ヨウジヤマモト(Yohji Yamamoto)が2018年春夏メンズコレクションを2017年6月22日(木)にフランス・パリで発表した。
レザーライダースに幕開けを託した今シーズン。そこには“あの頃”の美女が描かれている。山本耀司お得意の黒だけでなく、今回は赤、青、そしてグレーとカラーが豊富なレザーの上で、異なる美女たちの姿を見ることができる。
その美貌に見入っていると、雰囲気が一変する。抽象的な模様が書き殴られたリネンの緩いスーツは、軽量感があり、どこか旅人っぽくもある。その男たちのジャケットの背中には、一体化したバックパックを完備した。こうしてヨウジヤマモト独特の世界が多様性を持ち出し、強いメッセージ性をも打ち出し始める。
と言ってもそのメッセージは難解。「創作は人を救うか」「着る服ないの」「飛びっきりの屑男」「下流老人」……さらには、堀江敏幸の本のタイトルでもある「仰向けの言葉」とも。
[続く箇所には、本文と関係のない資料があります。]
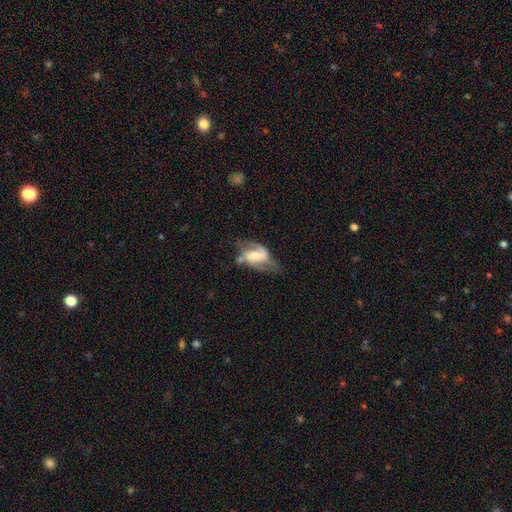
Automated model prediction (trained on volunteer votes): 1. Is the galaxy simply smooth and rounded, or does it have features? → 71% featured or disk, 22% smooth, 7% star or artifact.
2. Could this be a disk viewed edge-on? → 95% no, 5% yes.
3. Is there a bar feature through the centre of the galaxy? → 43% weak, 33% no, 24% strong.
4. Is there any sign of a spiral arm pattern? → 84% yes, 16% no.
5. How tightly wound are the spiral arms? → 43% loose, 42% medium, 15% tight.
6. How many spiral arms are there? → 80% 2, 9% can't tell, 6% 1, 2% 3, 1% 4, 1% more than 4.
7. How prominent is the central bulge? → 52% moderate, 34% small, 8% large, 4% none, 1% dominant.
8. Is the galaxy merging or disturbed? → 42% none, 28% minor disturbance, 21% major disturbance, 9% merger.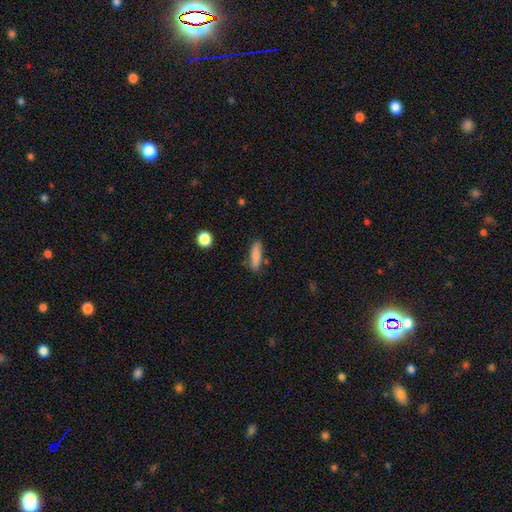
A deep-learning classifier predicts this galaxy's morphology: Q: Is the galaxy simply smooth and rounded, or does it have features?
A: smooth — 84%.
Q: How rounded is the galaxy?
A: cigar-shaped — 57%.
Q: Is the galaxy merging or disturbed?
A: none — 79%.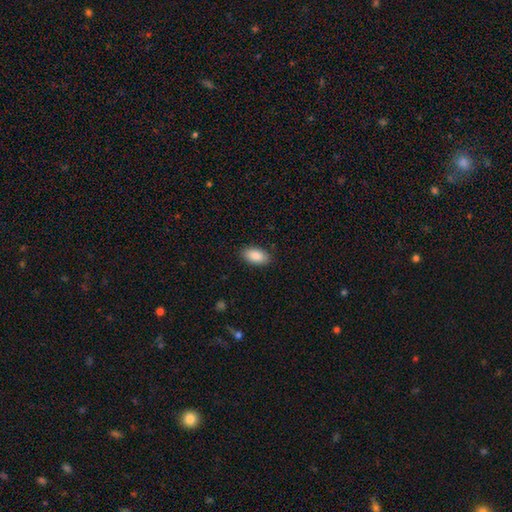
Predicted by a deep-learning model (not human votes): smooth 89%, star or artifact 7%, featured or disk 4%. Down the decision tree: how rounded — in between (94%); merging — none (88%).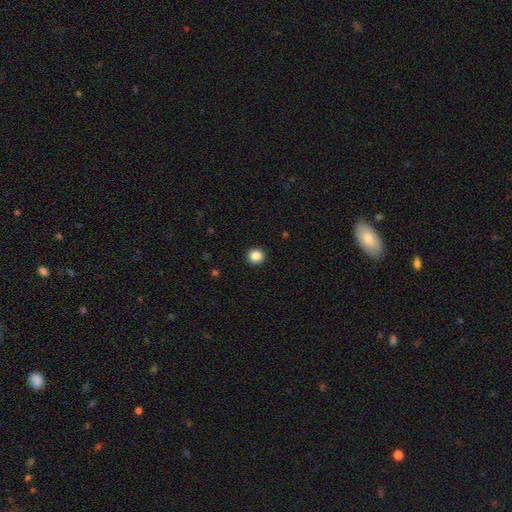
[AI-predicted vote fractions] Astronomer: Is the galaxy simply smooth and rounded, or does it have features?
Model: smooth — 87%.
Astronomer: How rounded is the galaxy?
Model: round — 92%.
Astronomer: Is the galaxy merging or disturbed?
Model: none — 93%.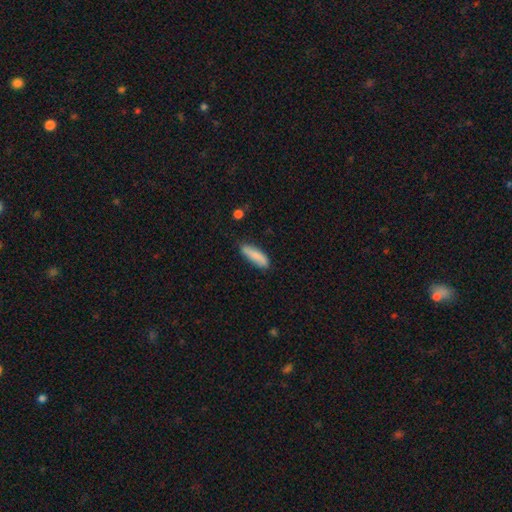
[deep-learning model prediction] A smooth galaxy with no disk features (81%) that is cigar-shaped (55%).

Vote fractions:
- Smooth or featured? smooth: 81% / featured or disk: 13% / star or artifact: 6%
- How rounded? cigar-shaped: 55% / in between: 43% / round: 2%
- Merging? none: 76% / minor disturbance: 18% / major disturbance: 3% / merger: 2%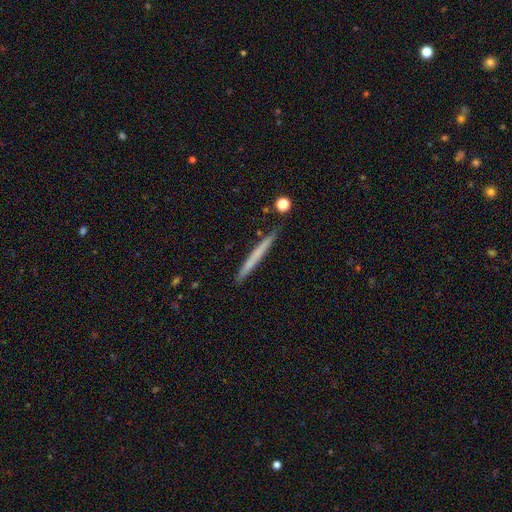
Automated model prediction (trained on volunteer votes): smooth 59%, featured or disk 35%, star or artifact 6%. Down the decision tree: how rounded — cigar-shaped (97%); merging — none (88%).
芸術作品について語る、あるいは触れることに対して疑問を問いかける本書の名前を選んだのは、山本自身の自分への問いかけなのかもしれない。
そういえば「惑業苦」という言葉が、今回のショーインビテーションに書かれていたし、序盤のルックには南無阿弥陀仏ともあった。強烈な言葉の数々は、山本耀司が説く一種の経典のようなものなのだろうか。ジャケットからスラックスに至るまで全身に連った言葉が、想像性を掻き立てる。
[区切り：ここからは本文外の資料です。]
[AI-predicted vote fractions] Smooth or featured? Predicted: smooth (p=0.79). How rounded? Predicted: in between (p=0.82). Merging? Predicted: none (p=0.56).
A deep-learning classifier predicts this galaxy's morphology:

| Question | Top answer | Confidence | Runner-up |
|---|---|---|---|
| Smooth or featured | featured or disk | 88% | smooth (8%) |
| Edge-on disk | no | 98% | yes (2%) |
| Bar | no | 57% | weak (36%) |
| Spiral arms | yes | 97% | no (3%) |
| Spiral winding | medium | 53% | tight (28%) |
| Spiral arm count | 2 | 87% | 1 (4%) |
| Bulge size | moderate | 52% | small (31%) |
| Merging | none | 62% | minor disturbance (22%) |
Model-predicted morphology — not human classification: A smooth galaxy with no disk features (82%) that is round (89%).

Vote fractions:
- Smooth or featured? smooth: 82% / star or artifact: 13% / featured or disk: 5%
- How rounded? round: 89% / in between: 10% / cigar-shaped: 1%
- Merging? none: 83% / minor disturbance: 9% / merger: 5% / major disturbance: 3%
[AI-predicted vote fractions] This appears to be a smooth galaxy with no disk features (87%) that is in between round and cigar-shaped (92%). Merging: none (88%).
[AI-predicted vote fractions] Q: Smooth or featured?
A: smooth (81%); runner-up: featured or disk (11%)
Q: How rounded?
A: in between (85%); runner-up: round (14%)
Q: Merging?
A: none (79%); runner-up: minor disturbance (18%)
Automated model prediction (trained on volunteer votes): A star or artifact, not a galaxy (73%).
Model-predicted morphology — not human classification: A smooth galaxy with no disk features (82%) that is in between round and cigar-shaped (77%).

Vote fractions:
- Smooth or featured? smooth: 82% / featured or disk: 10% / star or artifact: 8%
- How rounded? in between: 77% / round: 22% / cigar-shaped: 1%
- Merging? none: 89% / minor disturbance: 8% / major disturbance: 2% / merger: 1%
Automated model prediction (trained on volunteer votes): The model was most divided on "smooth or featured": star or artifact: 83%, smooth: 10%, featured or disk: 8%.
滲んだ絵の具のような模様が登場すると、そのメッセージはかき消され、黒だけの世界に舞い戻る。次に現れたのは意外性をもった装飾。ジャケットは大きな葉っぱがあしらわれたヨウジヤマモト流の“ボタニカル”。その一方で、ジッパーやチェーンなどの人工的な装飾も挿入し、力強いワードローブとして提案し続ける。身に着けたのは自身もいちファンであるゲストモデルの城田優や、今や毎シーズン欠かせない存在となったEXILEの小林直己(NAOKI)らだ。
かわりに登場したのは、とろけるようなベルベッドのスーツやシルキーなロングシャツ。そこには再び女性たちが描かれているが、先ほどとは少し違う。少し狂気を帯びている。
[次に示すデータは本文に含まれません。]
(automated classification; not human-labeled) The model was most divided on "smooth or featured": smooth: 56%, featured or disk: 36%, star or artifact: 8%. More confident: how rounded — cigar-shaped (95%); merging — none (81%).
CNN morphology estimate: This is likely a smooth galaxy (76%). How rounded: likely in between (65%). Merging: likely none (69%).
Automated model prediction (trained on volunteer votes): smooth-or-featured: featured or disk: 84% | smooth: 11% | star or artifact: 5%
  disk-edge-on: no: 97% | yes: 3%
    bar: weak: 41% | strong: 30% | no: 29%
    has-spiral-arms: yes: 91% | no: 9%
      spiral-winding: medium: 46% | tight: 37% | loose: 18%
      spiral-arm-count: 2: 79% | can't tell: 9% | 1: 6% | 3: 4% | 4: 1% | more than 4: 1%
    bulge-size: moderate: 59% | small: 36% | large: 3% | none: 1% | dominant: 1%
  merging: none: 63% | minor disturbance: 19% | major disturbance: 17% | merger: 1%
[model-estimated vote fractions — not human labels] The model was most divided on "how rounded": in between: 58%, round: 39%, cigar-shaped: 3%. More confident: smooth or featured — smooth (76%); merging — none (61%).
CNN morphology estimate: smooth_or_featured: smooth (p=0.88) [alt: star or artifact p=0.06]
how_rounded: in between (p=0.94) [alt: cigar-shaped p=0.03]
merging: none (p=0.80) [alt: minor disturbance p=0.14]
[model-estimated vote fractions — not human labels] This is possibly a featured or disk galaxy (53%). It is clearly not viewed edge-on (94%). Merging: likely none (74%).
ぼんやりと浮かび上がる彼女たちの存在は滑らかな素材の上でさらに不気味さが助長されている。薄気味悪く微笑む女性、ろうそくを持って思いつめた表情の女性。先ほどまでいた女性たちと比べると“あの頃”ではなく、おそらく“今”。この絵の中にはおそらく、言葉よりもっと深い意味があるのかもしれない。